┌──

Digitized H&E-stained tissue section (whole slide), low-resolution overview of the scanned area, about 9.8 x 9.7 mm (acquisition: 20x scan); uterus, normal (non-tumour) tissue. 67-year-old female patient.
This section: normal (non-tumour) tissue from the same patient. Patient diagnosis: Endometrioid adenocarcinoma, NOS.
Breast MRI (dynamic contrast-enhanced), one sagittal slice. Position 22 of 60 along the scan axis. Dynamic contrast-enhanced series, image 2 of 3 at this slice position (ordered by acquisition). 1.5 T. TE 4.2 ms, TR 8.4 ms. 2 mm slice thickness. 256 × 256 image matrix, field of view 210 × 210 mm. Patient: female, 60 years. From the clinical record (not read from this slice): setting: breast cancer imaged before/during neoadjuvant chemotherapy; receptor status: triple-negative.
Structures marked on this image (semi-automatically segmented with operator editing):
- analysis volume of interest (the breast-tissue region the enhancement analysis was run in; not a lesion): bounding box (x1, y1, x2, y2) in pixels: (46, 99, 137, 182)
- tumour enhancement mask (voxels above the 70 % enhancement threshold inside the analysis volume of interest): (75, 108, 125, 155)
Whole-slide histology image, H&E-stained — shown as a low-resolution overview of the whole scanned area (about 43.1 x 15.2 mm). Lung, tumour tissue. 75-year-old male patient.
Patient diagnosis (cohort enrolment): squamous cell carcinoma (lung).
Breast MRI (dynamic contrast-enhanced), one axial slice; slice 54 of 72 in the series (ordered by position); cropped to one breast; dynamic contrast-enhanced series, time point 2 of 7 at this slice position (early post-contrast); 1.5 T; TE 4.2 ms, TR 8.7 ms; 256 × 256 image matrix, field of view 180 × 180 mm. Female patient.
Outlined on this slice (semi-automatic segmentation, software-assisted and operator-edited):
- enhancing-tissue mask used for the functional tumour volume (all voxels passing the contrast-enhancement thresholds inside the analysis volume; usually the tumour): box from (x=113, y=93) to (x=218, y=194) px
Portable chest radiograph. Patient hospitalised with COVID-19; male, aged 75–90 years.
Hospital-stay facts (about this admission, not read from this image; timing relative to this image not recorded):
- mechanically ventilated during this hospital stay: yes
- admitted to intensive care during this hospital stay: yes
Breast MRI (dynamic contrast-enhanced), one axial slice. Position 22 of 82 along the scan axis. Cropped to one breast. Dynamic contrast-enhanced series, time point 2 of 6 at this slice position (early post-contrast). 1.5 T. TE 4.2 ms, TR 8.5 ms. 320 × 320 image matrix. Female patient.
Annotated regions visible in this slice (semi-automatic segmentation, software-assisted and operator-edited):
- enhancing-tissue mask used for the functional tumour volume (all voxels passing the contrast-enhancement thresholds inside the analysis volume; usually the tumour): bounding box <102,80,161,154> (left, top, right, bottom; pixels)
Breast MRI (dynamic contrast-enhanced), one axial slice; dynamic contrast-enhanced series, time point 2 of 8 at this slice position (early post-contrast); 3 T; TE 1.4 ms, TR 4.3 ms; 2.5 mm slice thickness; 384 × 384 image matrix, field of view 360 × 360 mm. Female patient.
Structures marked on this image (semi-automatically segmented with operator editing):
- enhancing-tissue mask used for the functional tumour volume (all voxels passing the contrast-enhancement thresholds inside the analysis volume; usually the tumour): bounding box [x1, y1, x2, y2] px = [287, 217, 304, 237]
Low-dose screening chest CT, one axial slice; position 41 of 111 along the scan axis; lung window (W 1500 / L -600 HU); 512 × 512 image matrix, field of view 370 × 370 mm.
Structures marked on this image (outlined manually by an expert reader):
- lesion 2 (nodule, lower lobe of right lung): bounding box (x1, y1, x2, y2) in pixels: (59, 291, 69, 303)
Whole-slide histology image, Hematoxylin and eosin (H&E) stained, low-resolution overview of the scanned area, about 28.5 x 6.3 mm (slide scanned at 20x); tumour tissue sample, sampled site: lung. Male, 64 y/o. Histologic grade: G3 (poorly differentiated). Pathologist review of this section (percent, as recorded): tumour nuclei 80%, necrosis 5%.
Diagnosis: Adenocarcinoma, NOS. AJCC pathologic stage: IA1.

└──

- WORK INSTRUCTIONS
Reproduce verbatim only the segment of the listing bounded by the line containing "Breast MRI (dynamic contrast-enhanced), one axial slice." and the line containing "Annotated regions visible", with both boundary lines included.

- TASK ANSWER
Breast MRI (dynamic contrast-enhanced), one axial slice. Position 22 of 82 along the scan axis. Cropped to one breast. Dynamic contrast-enhanced series, time point 2 of 6 at this slice position (early post-contrast). 1.5 T. TE 4.2 ms, TR 8.5 ms. 320 × 320 image matrix. Female patient.
Annotated regions visible in this slice (semi-automatic segmentation, software-assisted and operator-edited):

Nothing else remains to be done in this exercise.